START RECORDS PROVIDED
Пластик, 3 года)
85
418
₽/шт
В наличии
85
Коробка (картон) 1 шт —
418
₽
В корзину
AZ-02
END RECORDS PROVIDED
START RECORDS PROVIDED
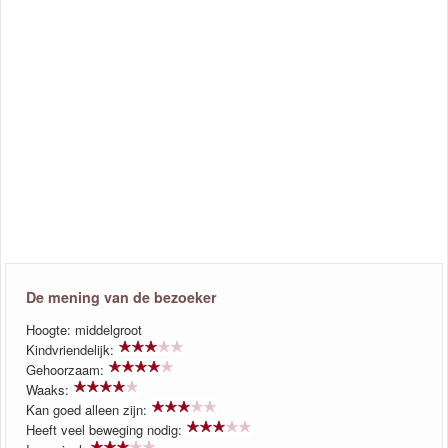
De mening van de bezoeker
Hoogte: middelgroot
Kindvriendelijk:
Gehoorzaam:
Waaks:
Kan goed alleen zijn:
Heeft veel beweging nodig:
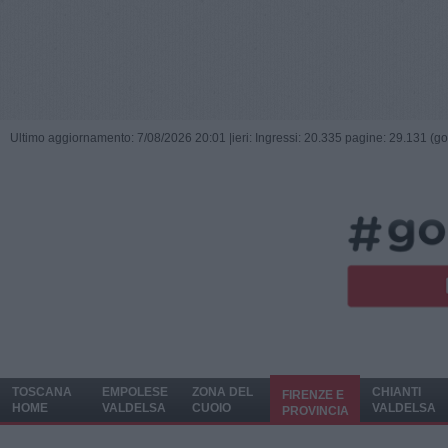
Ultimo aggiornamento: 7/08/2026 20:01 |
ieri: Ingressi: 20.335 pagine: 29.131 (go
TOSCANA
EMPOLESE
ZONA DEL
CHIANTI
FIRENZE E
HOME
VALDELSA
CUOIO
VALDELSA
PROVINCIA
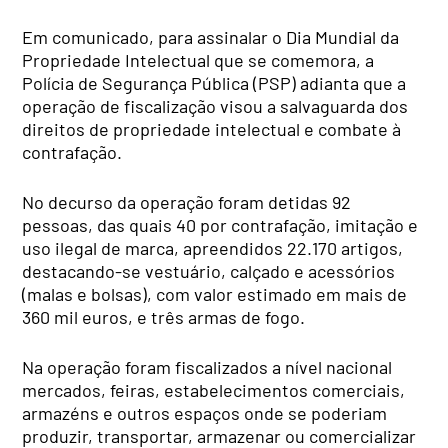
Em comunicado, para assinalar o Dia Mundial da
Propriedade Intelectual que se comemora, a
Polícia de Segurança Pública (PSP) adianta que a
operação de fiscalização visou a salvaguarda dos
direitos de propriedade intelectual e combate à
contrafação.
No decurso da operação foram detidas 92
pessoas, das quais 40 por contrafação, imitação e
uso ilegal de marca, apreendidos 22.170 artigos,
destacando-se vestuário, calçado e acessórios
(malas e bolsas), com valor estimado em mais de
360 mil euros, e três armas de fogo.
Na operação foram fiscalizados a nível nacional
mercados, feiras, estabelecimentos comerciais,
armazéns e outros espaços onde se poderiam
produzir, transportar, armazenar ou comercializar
END RECORDS PROVIDED
START RECORDS PROVIDED
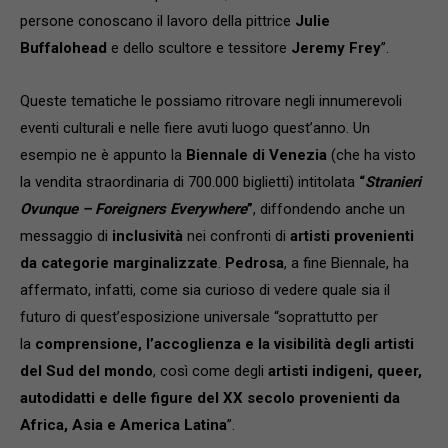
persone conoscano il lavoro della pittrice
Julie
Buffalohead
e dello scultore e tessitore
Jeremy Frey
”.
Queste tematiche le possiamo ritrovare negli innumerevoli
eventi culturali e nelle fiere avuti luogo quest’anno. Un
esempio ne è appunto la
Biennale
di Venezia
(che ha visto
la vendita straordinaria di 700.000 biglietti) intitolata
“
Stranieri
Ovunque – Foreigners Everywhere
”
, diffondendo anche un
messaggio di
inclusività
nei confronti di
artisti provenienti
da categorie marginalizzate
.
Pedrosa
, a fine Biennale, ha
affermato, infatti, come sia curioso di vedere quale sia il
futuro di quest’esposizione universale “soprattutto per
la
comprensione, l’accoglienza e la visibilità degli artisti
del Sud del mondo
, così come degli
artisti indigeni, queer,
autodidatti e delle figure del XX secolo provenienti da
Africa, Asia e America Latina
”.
END RECORDS PROVIDED
» **TASK DESCRIPTION**: I would like the exact lines from the data above, starting with the one that holds "Kan goed alleen" and going on through the one that holds "(malas e bolsas), com", without the pictures.

» **REPLY**:
Kan goed alleen zijn:
Heeft veel beweging nodig:
Ultimo aggiornamento: 7/08/2026 20:01 |
ieri: Ingressi: 20.335 pagine: 29.131 (go
TOSCANA
EMPOLESE
ZONA DEL
CHIANTI
FIRENZE E
HOME
VALDELSA
CUOIO
VALDELSA
PROVINCIA
Em comunicado, para assinalar o Dia Mundial da
Propriedade Intelectual que se comemora, a
Polícia de Segurança Pública (PSP) adianta que a
operação de fiscalização visou a salvaguarda dos
direitos de propriedade intelectual e combate à
contrafação.
No decurso da operação foram detidas 92
pessoas, das quais 40 por contrafação, imitação e
uso ilegal de marca, apreendidos 22.170 artigos,
destacando-se vestuário, calçado e acessórios
(malas e bolsas), com valor estimado em mais de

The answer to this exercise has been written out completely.